Vereiste opdracht A »
Geef uit het tekstfragment hieronder letterlijk het deel weer vanaf "Ik begon mijn" tot en met "oude dag’ etc.".

---- Tekstfragment

Ik begon mijn schrijfsel met de klacht dat mijn plotselinge rijkdom te groot was om aan iets begeerlijks uit te geven (dat maakt de meeste rijke mensen zo chagrijnig, denk ik). Zo veel zat ik toch ook wel onder de plak van mijn degelijke omstanders (onder de plak zitten van omstanders = sociaal leven). Tot mijn grote verbazing kwam er applaus van deze kring toen ik voorstelde om mijn geld te besteden aan de vervulling van mijn hartewens: de aankoop van een stuk land met boerderijtje. Wel voegden ze daar vreemde opmerkingen aan toe ‘je kan het altijd weer verkopen’, ‘goed voor de oude dag’ etc.
Het stukje land ligt in Zuidwest-Drenthe, in een gebied met grote afwisseling van oude landbouwgrond, kleine bossen, hei, vennen. Je rijdt eerst op een fantasieloze drukke snelweg, langs een dood kanaal. Dan wijk je af over een smalle ophaalbrug, een zandpad, kronkelend. Dan ligt daar, zonder buren in zicht, mijn boerderijtje. Het is mogelijk dat in vroeger tijd een weiland iets moois was, wel veel groen, maar met tientallen bloeiende planten, fluitekruid, koekoeksbloem, boterbloem, koolsoorten, dovenetel, paardebloem, distels, zuring, noem maar op. Ik heb in de oorlog nog wel weilanden gezien bij Nieuwkoop, waarin vier of vijf verschillende orchideeën bloeiden. Dankzij overvloedige bemesting en regelmatige bespuiting met groeistoffen, blijft daar tegenwoordig alleen maar gras van over. Door de beweiding en het regelmatig maaien blijft dat gras - totdat de vorst invalt - eeuwig groen. Het is dat Mondriaan geen groen gebruikte, anders zouden zijn schilderijen variaties kunnen zijn op de strakke vakken eenkleurigheid die de moderne weilanden vertonen, omringd door de zwarte lijnen van vergiftigde sloten.

--------

Vereiste opdracht B »
Schrijf uit de records hieronder de regels letterlijk uit, vanaf de regel met "scientific name: Maratus griseus" tot en met het einde van de records.

---- De records

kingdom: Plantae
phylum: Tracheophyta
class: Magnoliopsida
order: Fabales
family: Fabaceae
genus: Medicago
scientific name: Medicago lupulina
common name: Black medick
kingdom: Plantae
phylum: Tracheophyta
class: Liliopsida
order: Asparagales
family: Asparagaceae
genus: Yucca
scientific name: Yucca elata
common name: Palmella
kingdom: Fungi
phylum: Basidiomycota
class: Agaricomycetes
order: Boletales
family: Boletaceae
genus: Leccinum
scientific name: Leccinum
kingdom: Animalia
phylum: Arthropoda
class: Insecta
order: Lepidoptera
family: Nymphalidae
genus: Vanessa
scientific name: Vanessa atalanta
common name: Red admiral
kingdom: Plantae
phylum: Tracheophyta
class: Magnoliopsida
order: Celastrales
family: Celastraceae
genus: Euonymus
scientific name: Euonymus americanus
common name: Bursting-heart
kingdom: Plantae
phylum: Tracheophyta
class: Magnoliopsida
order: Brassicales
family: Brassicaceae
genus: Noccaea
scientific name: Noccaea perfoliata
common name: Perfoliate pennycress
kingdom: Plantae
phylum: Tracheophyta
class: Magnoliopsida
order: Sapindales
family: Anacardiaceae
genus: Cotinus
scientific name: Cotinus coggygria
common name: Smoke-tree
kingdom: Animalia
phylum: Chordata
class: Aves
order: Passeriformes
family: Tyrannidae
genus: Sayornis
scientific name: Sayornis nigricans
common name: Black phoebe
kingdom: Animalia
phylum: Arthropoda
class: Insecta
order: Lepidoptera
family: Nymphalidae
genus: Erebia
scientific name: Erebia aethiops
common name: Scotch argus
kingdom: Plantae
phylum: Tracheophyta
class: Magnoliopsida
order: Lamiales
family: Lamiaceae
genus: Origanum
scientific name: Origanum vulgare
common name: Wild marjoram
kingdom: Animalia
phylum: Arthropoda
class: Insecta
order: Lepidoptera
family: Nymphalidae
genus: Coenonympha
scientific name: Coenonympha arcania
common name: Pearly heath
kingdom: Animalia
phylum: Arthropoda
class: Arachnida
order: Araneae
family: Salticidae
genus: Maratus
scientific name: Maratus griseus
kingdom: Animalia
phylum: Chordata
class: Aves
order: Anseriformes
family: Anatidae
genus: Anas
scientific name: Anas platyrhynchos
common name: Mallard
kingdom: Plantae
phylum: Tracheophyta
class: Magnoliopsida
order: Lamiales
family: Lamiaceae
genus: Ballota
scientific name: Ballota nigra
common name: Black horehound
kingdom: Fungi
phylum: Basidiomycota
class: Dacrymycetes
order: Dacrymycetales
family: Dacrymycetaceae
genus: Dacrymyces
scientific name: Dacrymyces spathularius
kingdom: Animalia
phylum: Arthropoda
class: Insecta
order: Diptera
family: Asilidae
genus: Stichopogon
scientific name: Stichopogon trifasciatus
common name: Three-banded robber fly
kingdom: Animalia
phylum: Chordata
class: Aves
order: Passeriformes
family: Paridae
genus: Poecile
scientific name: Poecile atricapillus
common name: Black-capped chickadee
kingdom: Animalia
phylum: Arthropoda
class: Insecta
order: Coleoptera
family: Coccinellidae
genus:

--------

Uitgewerkt antwoord A »
Ik begon mijn schrijfsel met de klacht dat mijn plotselinge rijkdom te groot was om aan iets begeerlijks uit te geven (dat maakt de meeste rijke mensen zo chagrijnig, denk ik). Zo veel zat ik toch ook wel onder de plak van mijn degelijke omstanders (onder de plak zitten van omstanders = sociaal leven). Tot mijn grote verbazing kwam er applaus van deze kring toen ik voorstelde om mijn geld te besteden aan de vervulling van mijn hartewens: de aankoop van een stuk land met boerderijtje. Wel voegden ze daar vreemde opmerkingen aan toe ‘je kan het altijd weer verkopen’, ‘goed voor de oude dag’ etc.

Uitgewerkt antwoord B »
scientific name: Maratus griseus
kingdom: Animalia
phylum: Chordata
class: Aves
order: Anseriformes
family: Anatidae
genus: Anas
scientific name: Anas platyrhynchos
common name: Mallard
kingdom: Plantae
phylum: Tracheophyta
class: Magnoliopsida
order: Lamiales
family: Lamiaceae
genus: Ballota
scientific name: Ballota nigra
common name: Black horehound
kingdom: Fungi
phylum: Basidiomycota
class: Dacrymycetes
order: Dacrymycetales
family: Dacrymycetaceae
genus: Dacrymyces
scientific name: Dacrymyces spathularius
kingdom: Animalia
phylum: Arthropoda
class: Insecta
order: Diptera
family: Asilidae
genus: Stichopogon
scientific name: Stichopogon trifasciatus
common name: Three-banded robber fly
kingdom: Animalia
phylum: Chordata
class: Aves
order: Passeriformes
family: Paridae
genus: Poecile
scientific name: Poecile atricapillus
common name: Black-capped chickadee
kingdom: Animalia
phylum: Arthropoda
class: Insecta
order: Coleoptera
family: Coccinellidae
genus:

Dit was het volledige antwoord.